I am asked to prove the following
Given that
$\rho_1 \subseteq A \times B$
$\rho_2 \subseteq B \times C$
$\rho_3 \subseteq C \times D$
prove that $dom(\rho_1\circ\rho_2) \subseteq dom(\rho_1)$
While I have the answers at my disposal and I understand the process, some of the symbolism and general thought process is unclear to me and inhibiting me from carrying out the arithmetic on my own.
i.e: By the definition of $dom$ we have that:
$dom(\rho_1\circ\rho_2) =\lbrace a|\exists b:(a,b)\in (\rho_1\circ\rho_2)\rbrace$
I've come to understand that that subset symbol actually means 'some or all' overlap as opposed to complete overlap which has cleared up much of my misunderstanding, but later in the question I'm asked something similar concerning the range of their cartesian product, but instead of
$\lbrace a|...\rbrace$
I instead get
$\lbrace b|...\rbrace$
When I thought that the vertical line meant 'such that' just like the ':'. Or does that region of the bracket correspond to something analogous to inputs and outputs of the set?
You haven't stated a definition of $\rho_1 \circ \rho_2$. A guess would be that it is $$ \rho_1 \circ \rho_2 = \{(a,c) \in A \times C \mid \exists b \in B, (a,b) \in \rho_1 \wedge (b,c) \in \rho_2 \}. $$ (Many people would denote this $\rho_2 \circ \rho_1$, but since you wrote $\rho_1 \circ \rho_2$, I will do so as well.)

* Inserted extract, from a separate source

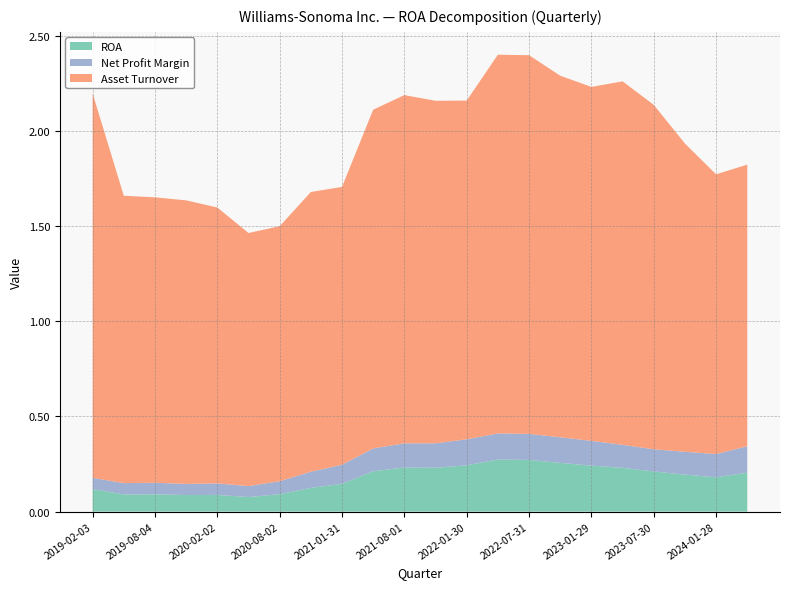

Reading left to right, list all the values displayed in this chart.

ROA: 2019-02-03=0.1	2019-05-05=0.1	2019-08-04=0.1	2019-11-03=0.1	2020-02-02=0.1	2020-05-03=0.1	2020-08-02=0.1	2020-11-01=0.1	2021-01-31=0.1	2021-05-02=0.2	2021-08-01=0.2	2021-10-31=0.2	2022-01-30=0.2	2022-05-01=0.3	2022-07-31=0.3	2022-10-30=0.3	2023-01-29=0.2	2023-04-30=0.2	2023-07-30=0.2	2023-10-29=0.2	2024-01-28=0.2	2024-04-28=0.2
Net Profit Margin: 2019-02-03=0.1	2019-05-05=0.1	2019-08-04=0.1	2019-11-03=0.1	2020-02-02=0.1	2020-05-03=0.1	2020-08-02=0.1	2020-11-01=0.1	2021-01-31=0.1	2021-05-02=0.1	2021-08-01=0.1	2021-10-31=0.1	2022-01-30=0.1	2022-05-01=0.1	2022-07-31=0.1	2022-10-30=0.1	2023-01-29=0.1	2023-04-30=0.1	2023-07-30=0.1	2023-10-29=0.1	2024-01-28=0.1	2024-04-28=0.1
Asset Turnover: 2019-02-03=2.0	2019-05-05=1.5	2019-08-04=1.5	2019-11-03=1.5	2020-02-02=1.4	2020-05-03=1.3	2020-08-02=1.3	2020-11-01=1.5	2021-01-31=1.5	2021-05-02=1.8	2021-08-01=1.8	2021-10-31=1.8	2022-01-30=1.8	2022-05-01=2.0	2022-07-31=2.0	2022-10-30=1.9	2023-01-29=1.9	2023-04-30=1.9	2023-07-30=1.8	2023-10-29=1.6	2024-01-28=1.5	2024-04-28=1.5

Then the domain of this relation is $$ \begin{split} \operatorname{dom}(\rho_1 \circ \rho_2) &= \{ a \in A \mid \exists c \in C, (a,c) \in \rho_1 \circ \rho_2 \} \\ &= \{ a \in A \mid \exists c \in C, \exists b \in B, (a,b) \in \rho_1 \wedge (b,c) \in \rho_2 \} \\ &= \{ a \in A \mid (\exists b \in B)( (a,b) \in \rho_1 \wedge \exists c \in C, (b,c) \in \rho_2) \} \\ & \subseteq \{a \in A \mid (\exists b \in B) ((a,b) \in \rho_1) \} \\ & = \operatorname{dom}(\rho_1) . \end{split} $$